The suit, filed by Attorney General Alan Wilson, says Purdue Pharma, makers of OxyContin and other opioid drugs, violated the state’s Unfair Trade Practices Act, failed to comply with the terms of a 2007 consent judgement with the state for similar conduct, and created a public nuisance.
Opioids are prescription narcotics possessing properties similar to opium and heroin. Opioids are prescribed to dampen pain, but can also “create an addictive euphoric high,” according to the complaint.
The lawsuit specifically alleges that, from 2007 onward, Purdue Pharma significantly downplayed how addictive its opioids are and overstated the benefits of opioids compared to other forms of pain management in order to increase its market share and profits.
According to the complaint, since the 2007 consent judgment, Purdue Pharma “rather than reforming its opioid marketing to comply with the law, continued to mislead and obfuscate.”
Purdue continued to tell doctors that:
- Patients receiving opioid prescriptions for pain generally would not become addicted, and that doctors could use screening tools to exclude patients who might.
- Patients who did appear addicted were not, they were instead “pseudo-addicted” and needed more opioids.
- Opioids relieved pain when used long-term, without any studies to support this claim (the longest controlled study lasted 16 weeks) and without disclosing the other risks from long-term use of opioids.
- Opioids could be taken in higher and higher doses without disclosing the ensuing risk to the patient (which included addiction, constipation, and greater sensitivity to pain).
- OxyContin provided 12 hours of relief when Purdue Pharma knew that, for many patients, it did not.
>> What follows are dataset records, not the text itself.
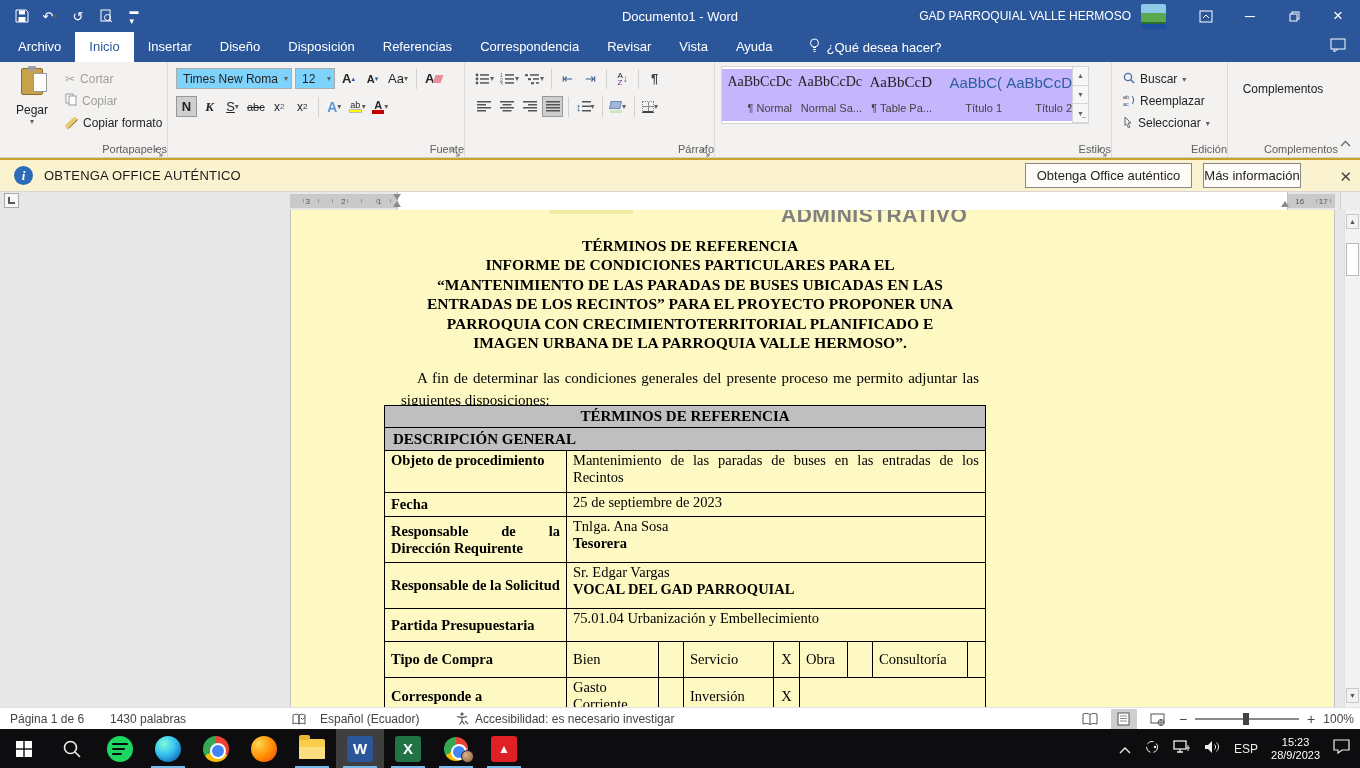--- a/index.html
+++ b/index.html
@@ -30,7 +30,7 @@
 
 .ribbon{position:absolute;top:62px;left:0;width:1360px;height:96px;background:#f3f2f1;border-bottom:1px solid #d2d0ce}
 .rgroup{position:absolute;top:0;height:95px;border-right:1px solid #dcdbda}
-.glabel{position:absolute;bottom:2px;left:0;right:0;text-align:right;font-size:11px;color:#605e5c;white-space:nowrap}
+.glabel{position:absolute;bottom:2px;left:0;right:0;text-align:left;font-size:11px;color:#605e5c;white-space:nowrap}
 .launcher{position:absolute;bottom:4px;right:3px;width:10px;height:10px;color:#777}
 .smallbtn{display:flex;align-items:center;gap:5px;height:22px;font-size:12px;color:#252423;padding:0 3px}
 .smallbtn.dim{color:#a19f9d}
In addition, the complaint alleges that the company misrepresented the ability of its newer, abuse-deterrent opioids to reduce abuse even though it knew that the abuse-deterrent formulation could be defeated with relative ease. The formulation did not prevent oral abuse, and Purdue Pharma falsely claimed its abuse-deterrent opioids were safer than other opioids.
“Given my duty to the residents of South Carolina, my office is obligated to take action as South Carolinians continue to fall victim to Purdue’s deceptive marketing of its highly addictive opioid products without care for the lives and families it is jeopardizing,” said Wilson. “South Carolina is not immune to the headlines we see daily about the toll of opioids on individual patients, families, and communities. It has created a public health epidemic and imposed a significant burden on law enforcement and social services in our state.” As examples of the South Carolina impact:
- In 2016, South Carolina was 9th in the nation in opioid prescribing rates.
- Since 2011, more than 3,000 South Carolinians have died from prescription opioid overdoses.
- Combined heroin and prescription opioid deaths in South Carolina exceeded the number of homicides in the state in 2015.
- The number of infants born in South Carolina hospitals addicted to opioids has quadrupled between 2000 and 2013.
“This suit seeks to hold Purdue accountable for creating this crisis and seeks remedies to stop its misleading, deceptive, and dangerous marketing tactics,” Wilson said. “While there is a time and place for patients to receive opioids, Purdue prevented doctors and patients from receiving complete and accurate information about opioids in order to make informed choices about their treatment options.”
In response to the epidemic, Gov. Henry McMaster announced the 2017 S.C. Governor’s Opioid Summit to be held Sept. 6-7 at the Columbia Metropolitan Convention Center. The summit, sponsored by the S.C. Department of Alcohol and Other Drug Abuse Services, will bring together health care professionals, state and local agencies, concerned citizens and law enforcement to collaborate on solutions for the growing opioid problem in the state.